Text block
================
Then you can walk a long, long way to the clinic where your appointment is. I have never had an appointment at the Gainesville, Florida VA that was near the parking lot. There are no clinics on that side where you walk in or on the floor above. My appointments are always on the far side of the hospital. The same is true at the Minneapolis VA, and come to think of it, every other VA I have ever been to. The VA really isn't into customer service.

But hey, many people will say, "But it's free!" Of course those people have no idea what you had to do to get that "free" medical care. After 40 years of using the VA for your healthcare, you are kind of stuck. They have your records, and they have, at least you are told they have, and you hope they have, the expertise to deal with the problems Agent Orange gave you or the help you need with PTSD or a Traumatic Brain Injury that a local hospital just doesn't have.

So, I am once again getting mentally ready for a VA appointment. I am getting ready to see and probably talk to guys who lost a leg or an arm or two legs or even two legs and an arm or a blind vet or one who is really wacked out on some psychotropic drugs the VA often passes out to those who suffer from PTSD.

You know walking into the VA you could experience a long wait time before they call your name. It seems the later in the morning your appointment is, the longer you will wait because things get backed up. And hey, if there is an emergency, they might just tell you to go home. Then they will mail you a new appointment date, and this has happened to me several times. It really doesn't matter if you drove a hundred or two hundred and fifty miles one way to get there. If they don't have a doctor available to see you, appointment or not, you are heading home. Sometimes you get a "Sorry," and sometimes you don't.

There you are sitting in the waiting room. In Minneapolis they have a volunteer pushing a coffee cart around and handing out cookies. That is the only VA where I have seen that. At the Saint Cloud VA, if you had to fast, in order to get a blood test, they gave you a ticket to get breakfast at their cafeteria, but I haven't seen that in 20 years. They must have cut that out.

So, there you are just sitting, and the guy or now woman sitting next to you might be sleeping or maybe they are the most talkative person you ever met. Sometimes you will get a Navy guy, or some other service guy who doesn't think much of you when you say, "I was a Marine." Sometimes you get a Marine who tells you his serial number and you tell him yours. So, you are either the Boot or the Old Salt depending on when you were in.
================
(Data excerpts)
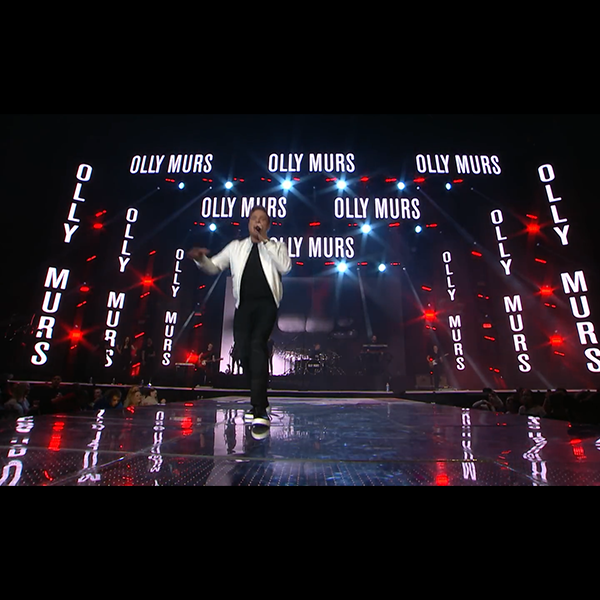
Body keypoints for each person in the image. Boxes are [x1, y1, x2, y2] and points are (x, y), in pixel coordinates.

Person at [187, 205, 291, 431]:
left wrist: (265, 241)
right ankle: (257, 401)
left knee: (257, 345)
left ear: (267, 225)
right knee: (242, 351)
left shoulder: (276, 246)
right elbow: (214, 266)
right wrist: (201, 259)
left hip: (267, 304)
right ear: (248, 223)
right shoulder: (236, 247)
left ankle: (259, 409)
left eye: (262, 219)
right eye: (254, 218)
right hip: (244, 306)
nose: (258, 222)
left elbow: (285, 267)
================
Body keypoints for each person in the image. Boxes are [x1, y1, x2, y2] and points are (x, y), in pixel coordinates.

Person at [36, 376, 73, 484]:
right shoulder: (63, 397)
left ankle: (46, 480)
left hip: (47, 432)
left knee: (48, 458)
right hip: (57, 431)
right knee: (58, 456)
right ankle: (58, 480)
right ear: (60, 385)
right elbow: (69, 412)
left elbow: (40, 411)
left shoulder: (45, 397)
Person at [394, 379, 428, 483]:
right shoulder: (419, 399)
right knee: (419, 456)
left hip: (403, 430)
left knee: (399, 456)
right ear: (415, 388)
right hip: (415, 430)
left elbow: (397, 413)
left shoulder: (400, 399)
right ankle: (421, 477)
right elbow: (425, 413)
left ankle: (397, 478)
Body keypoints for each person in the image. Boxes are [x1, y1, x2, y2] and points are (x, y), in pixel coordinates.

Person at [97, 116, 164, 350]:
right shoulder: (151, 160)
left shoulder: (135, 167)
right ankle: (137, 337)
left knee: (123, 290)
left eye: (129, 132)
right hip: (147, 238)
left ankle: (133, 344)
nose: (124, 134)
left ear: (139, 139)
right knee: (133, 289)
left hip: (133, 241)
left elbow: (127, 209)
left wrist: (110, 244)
================
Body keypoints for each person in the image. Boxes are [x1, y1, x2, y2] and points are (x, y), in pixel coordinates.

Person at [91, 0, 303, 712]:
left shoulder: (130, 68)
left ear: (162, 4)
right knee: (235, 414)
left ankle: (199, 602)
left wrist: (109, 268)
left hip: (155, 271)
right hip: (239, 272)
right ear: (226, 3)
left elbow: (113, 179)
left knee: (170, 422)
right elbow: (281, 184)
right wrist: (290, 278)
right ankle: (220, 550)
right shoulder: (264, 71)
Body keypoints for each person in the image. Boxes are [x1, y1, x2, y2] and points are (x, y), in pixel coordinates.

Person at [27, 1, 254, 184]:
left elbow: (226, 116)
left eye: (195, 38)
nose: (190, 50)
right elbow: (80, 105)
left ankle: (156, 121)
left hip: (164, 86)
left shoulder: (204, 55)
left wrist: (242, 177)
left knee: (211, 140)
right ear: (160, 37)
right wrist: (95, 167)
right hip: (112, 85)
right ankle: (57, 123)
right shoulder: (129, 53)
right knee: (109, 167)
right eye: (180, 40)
================
Work task
Can you carry on the account of visiting VA hospitals, starting right after its final sentence? You won't need the rows at all.

Response to the task
Some vets want to talk politics, some sports, and some want to talk about their time in the service. Some are very interesting, and with some, you just hope they call your name soon. It is hard sitting next to someone who has terrible wounds that are very obvious. You learn to talk to them like there is nothing there to see, and I believe they appreciate it if you can.

Some want to talk about their wounds or about how hard their lives are or how their wife left them or that their wife died or their dog died. You never know what it will be like at the VA. So, you have to get yourself in the right frame of mind so that you will be able to handle whomever you sit down next to or who sits down next to you. You can give them a few minutes of your time, and maybe you are the only person they get to talk to that day. Who knows, you might be a help to them just by listening, and sometimes they are so darn interesting you feel bad if your or their name is called.

I know this. An appointment at the VA takes a couple of days out of your life. You think about it more and more as the day gets closer, and it always takes a whole day for any appointment when you add in the travel time. Then there are the days after that. That appointment is still on your mind. Maybe it is what you found out from the doctor, or maybe it is what you talked about with one or more vets while waiting.

Sometimes I hate the VA, and sometimes I am happy it is there. Most often the doctors and nurses and the low level people are just great, but I know why they always hide the administration offices. In my way of thinking, it's as if the VA Administration does everything it can do to make the lives of veterans horrible.

So here I am getting mentally ready for another VA appointment. It isn't easy.